Brief: Write out everything from the line containing "Los mejores hoteles en" down to the end of the entries, word for word, leaving out the pictures.

*** Extracted entries Section Begins ***

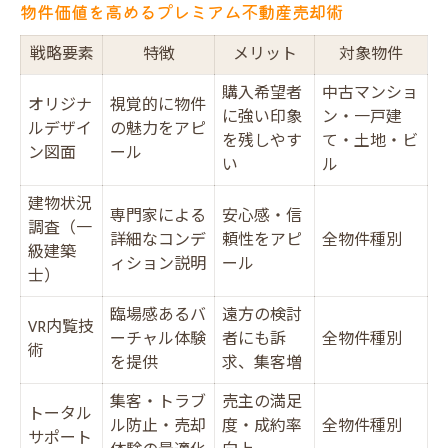
物件価値を高めるプレミアム不動産売却術
戦略要素
特徴
メリット
対象物件
購入希望者
中古マンショ
オリジナ
視覚的に物件
に強い印象
ン・一戸建
ルデザイ
の魅力をアピ
を残しやす
て・土地・ビ
ン図面
ール
い
ル
建物状況
専門家による
安心感・信
調査（一
詳細なコンデ
頼性をアピ
全物件種別
級建築
ィション説明
ール
士）
臨場感あるバ
遠方の検討
VR内覧技
ーチャル体験
者にも訴
全物件種別
術
を提供
求、集客増
集客・トラブ
売主の満足
トータル
ル防止・売却
度・成約率
全物件種別
サポート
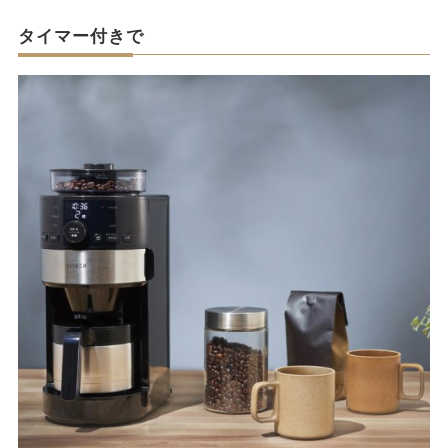
タイマー付きで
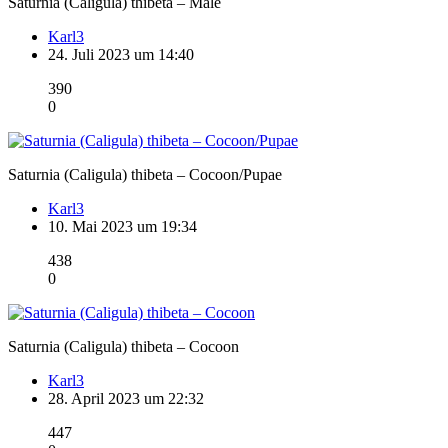
Saturnia (Caligula) thibeta – Male
Karl3
24. Juli 2023 um 14:40
390
0
Saturnia (Caligula) thibeta – Cocoon/Pupae
Karl3
10. Mai 2023 um 19:34
438
0
Saturnia (Caligula) thibeta – Cocoon
Karl3
28. April 2023 um 22:32
447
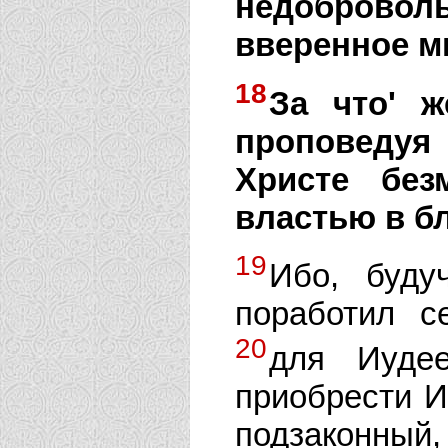
недоброво
вверенное м
18
За что' ж
проповедуя
Христе без
властью в б
19
Ибо, буду
поработил с
20
для Иуде
приобрести И
подзаконный,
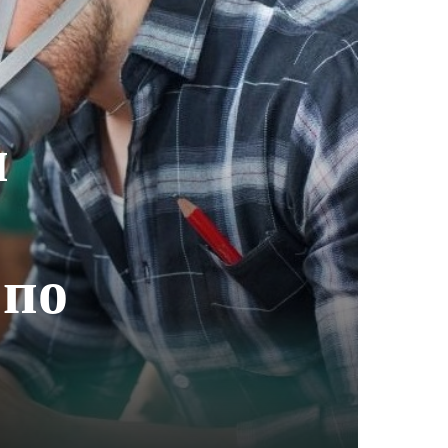
м
 по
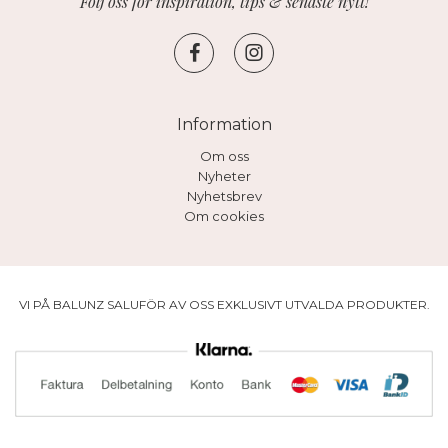
Följ oss för inspiration, tips & senaste nytt!
Information
Om oss
Nyheter
Nyhetsbrev
Om cookies
VI PÅ BALUNZ SALUFÖR AV OSS EXKLUSIVT UTVALDA PRODUKTER.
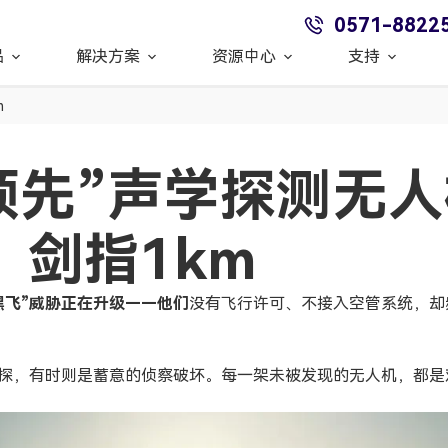
0571-8822
品
解决方案
资源中心
支持
m
领先”声学探测无
，剑指1km
黑飞”威胁正在升级——他们
没有飞行许可、不接入空管系统，却
探，有时则是蓄意的侦察破坏。每一架未被发现的无人机，都是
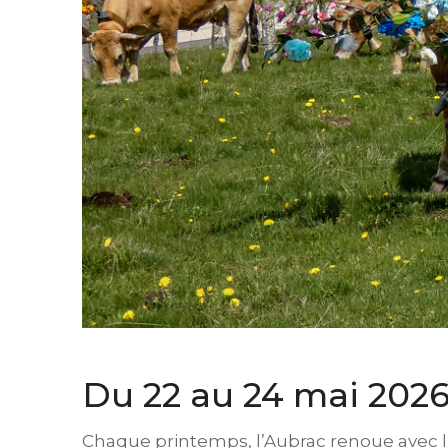
Du 22 au 24 mai 2026
Chaque printemps, l’Aubrac renoue avec l’u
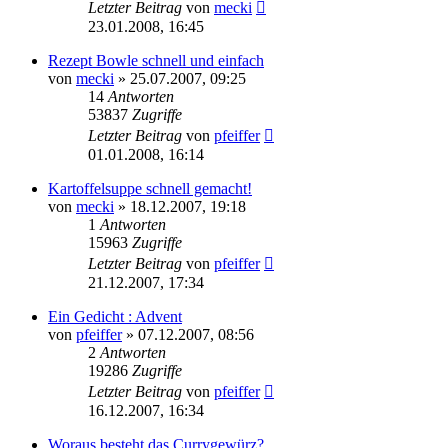
Letzter Beitrag
von
mecki
23.01.2008, 16:45
Rezept Bowle schnell und einfach
von
mecki
» 25.07.2007, 09:25
14
Antworten
53837
Zugriffe
Letzter Beitrag
von
pfeiffer
01.01.2008, 16:14
Kartoffelsuppe schnell gemacht!
von
mecki
» 18.12.2007, 19:18
1
Antworten
15963
Zugriffe
Letzter Beitrag
von
pfeiffer
21.12.2007, 17:34
Ein Gedicht : Advent
von
pfeiffer
» 07.12.2007, 08:56
2
Antworten
19286
Zugriffe
Letzter Beitrag
von
pfeiffer
16.12.2007, 16:34
Woraus besteht das Currygewürz?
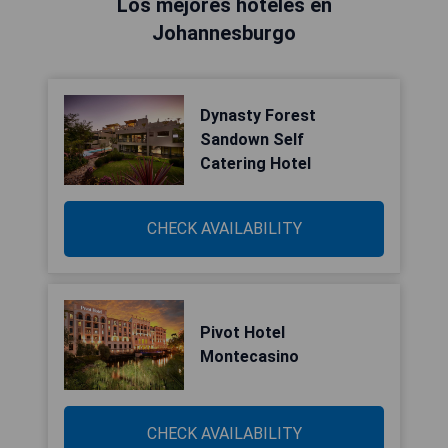
Los mejores hoteles en
Johannesburgo
Dynasty Forest
Sandown Self
Catering Hotel
CHECK AVAILABILITY
Pivot Hotel
Montecasino
CHECK AVAILABILITY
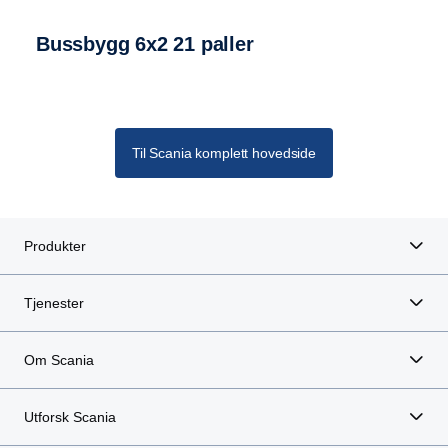
Bussbygg 6x2 21 paller
Til Scania komplett hovedside
Produkter
Tjenester
Om Scania
Utforsk Scania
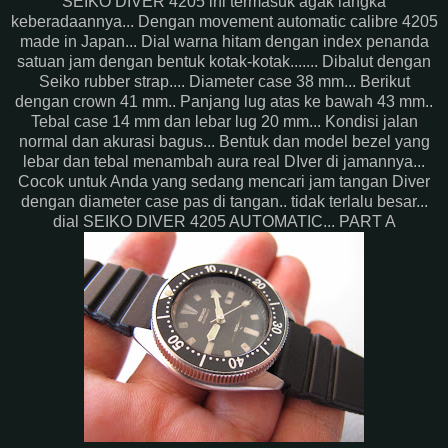
SEIKO DIVER 4205 ini termasuk agak langka
keberadaannya... Dengan movement automatic calibre 4205
made in Japan... Dial warna hitam dengan index penanda
satuan jam dengan bentuk kotak-kotak....... Dibalut dengan
Seiko rubber strap.... Diameter case 38 mm... Berikut
dengan crown 41 mm.. Panjang lug atas ke bawah 43 mm..
Tebal case 14 mm dan lebar lug 20 mm... Kondisi jalan
normal dan akurasi bagus... Bentuk dan model bezel yang
lebar dan tebal menambah aura real DIver di jamannya...
Cocok untuk Anda yang sedang mencari jam tangan Diver
dengan diameter case pas di tangan.. tidak terlalu besar...
dial SEIKO DIVER 4205 AUTOMATIC... PART A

*** Extracted entries Section Ends ***

Result of this exercise:
Los mejores hoteles en
Johannesburgo
Dynasty Forest
Sandown Self
Catering Hotel
CHECK AVAILABILITY
Pivot Hotel
Montecasino
CHECK AVAILABILITY
Bussbygg 6x2 21 paller
Til Scania komplett hovedside
Produkter
Tjenester
Om Scania
Utforsk Scania
SEIKO DIVER 4205 ini termasuk agak langka
keberadaannya... Dengan movement automatic calibre 4205
made in Japan... Dial warna hitam dengan index penanda
satuan jam dengan bentuk kotak-kotak....... Dibalut dengan
Seiko rubber strap.... Diameter case 38 mm... Berikut
dengan crown 41 mm.. Panjang lug atas ke bawah 43 mm..
Tebal case 14 mm dan lebar lug 20 mm... Kondisi jalan
normal dan akurasi bagus... Bentuk dan model bezel yang
lebar dan tebal menambah aura real DIver di jamannya...
Cocok untuk Anda yang sedang mencari jam tangan Diver
dengan diameter case pas di tangan.. tidak terlalu besar...
dial SEIKO DIVER 4205 AUTOMATIC... PART A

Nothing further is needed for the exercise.